Tesla Model S Remotely Hacked By Researchers
Alexander Neil / 5 years ago
Tesla’s Model S may be one of the most technologically advanced vehicles on the road, with its large suite of features and Autopilot system. Unfortunately, now researchers have managed to use this to their own advantage, identifying a number of security vulnerabilities in the electric car that could facilitate exploits that remotely hijack the vehicle. Even more worryingly, these hacks work both when the vehicle is parked and in motion.

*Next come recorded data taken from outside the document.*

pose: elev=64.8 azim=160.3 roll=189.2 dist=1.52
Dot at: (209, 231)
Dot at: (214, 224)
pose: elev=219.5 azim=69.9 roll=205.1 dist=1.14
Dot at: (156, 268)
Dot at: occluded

The vulnerabilities were announced by Keen Security Lab on their blog, stating that “We have discovered multiple security vulnerabilities and successfully implemented remote, aka none physical contact, control on Tesla Model S in both Parking and Driving Mode.” They continued to note that the vehicle they worked on an entirely unmodified vehicle that was running the latest version of the firmware released by Tesla. “As far as we know, this is the first case of remote attack which compromises CAN Bus to achieve remote controls on Tesla cars.” they continued to write. The hacks don’t seem to just be limited to one version of the Model S either, with the research team writing that they had managed to reproduce the exploits on other varieties of the Model S and perhaps even other models of Tesla vehicles such as the Model X.

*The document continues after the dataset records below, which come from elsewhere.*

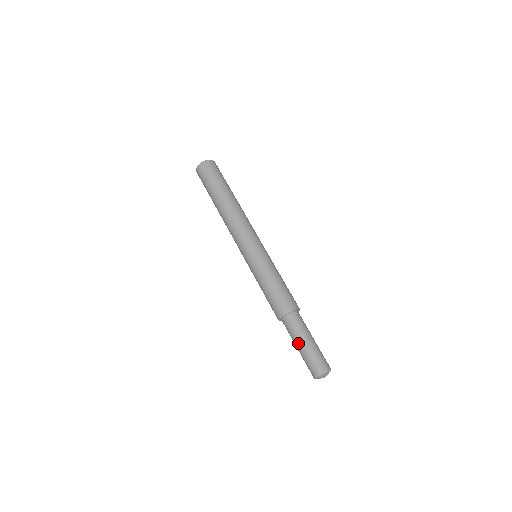
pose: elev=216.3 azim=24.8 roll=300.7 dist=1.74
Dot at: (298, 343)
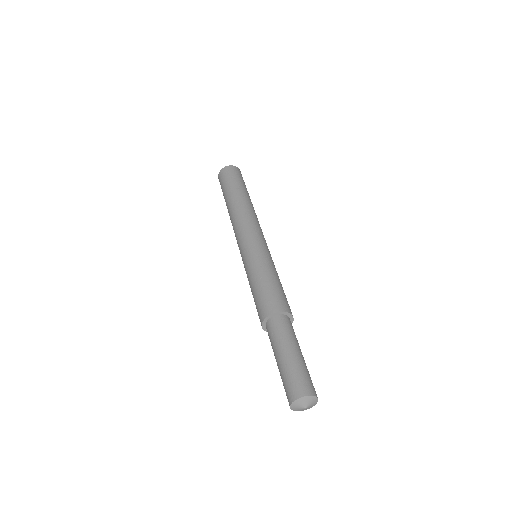
Dot at: (275, 357)
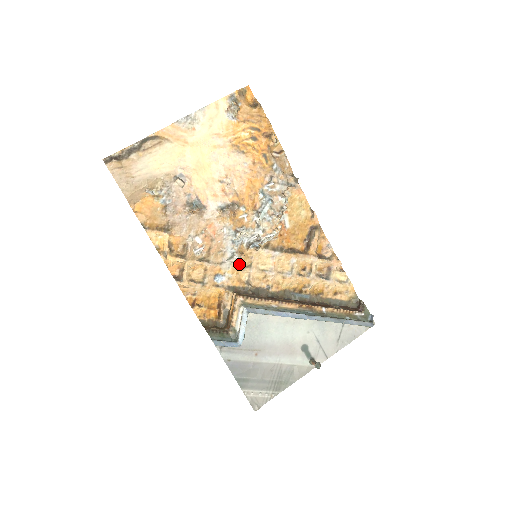
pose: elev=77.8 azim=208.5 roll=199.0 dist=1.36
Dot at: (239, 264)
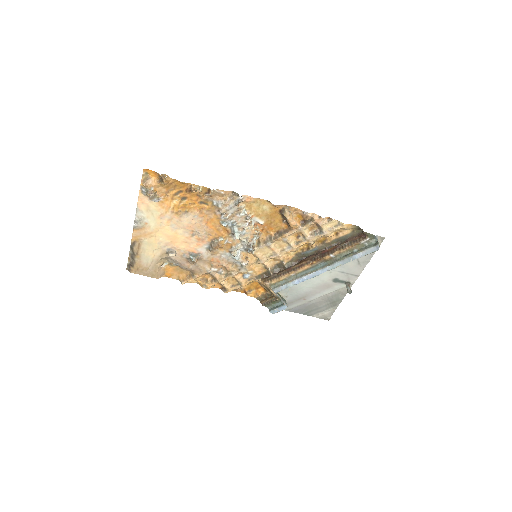
Dot at: (250, 264)
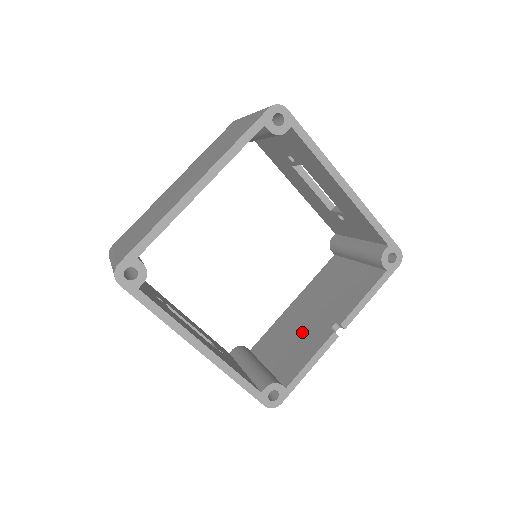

Keen Labs even released a video alongside the blog post which demonstrated the extent of the hack and that it can be executed when the driver of the vehicle is searching for a nearby charging station. While the car was in park mode, a number of the fittings of the vehicle could be manipulated remotely, such as the sunroof, displays, door locking system, and the position of the seats. While in motion, a number of other possibilities were shown off, from minor actions such as activating the windscreen wipers, opening the boot and folding the wing mirrors to remote activation of the braking system from a range of 12 miles.
In response to the reveal, Tesla released a statement explaining that they had addressed the security issues within 10 days of being informed by Keen Labs. They also made a note of downplaying the severity of the vulnerabilities, explaining that they hack was not as easy to execute as the researchers had shown and required specific conditions to be carried out. Keen Labs stated that Tesla had displayed a “proactive attitude” to the vulnerability report.
Thankfully for Tesla, their cars are capable of receiving software patches over-the-air (OTA), which allows them to avoid expensive and troublesome procedures such as recalls in order to issue fixes and updates to their vehicles on occasions such as this. This means that Tesla owners need not fear this vulnerability in the wild anymore, though it does go a way to show just how much hackers could interfere in our everyday lives as more and more of them rely on technology, both seen and unseen.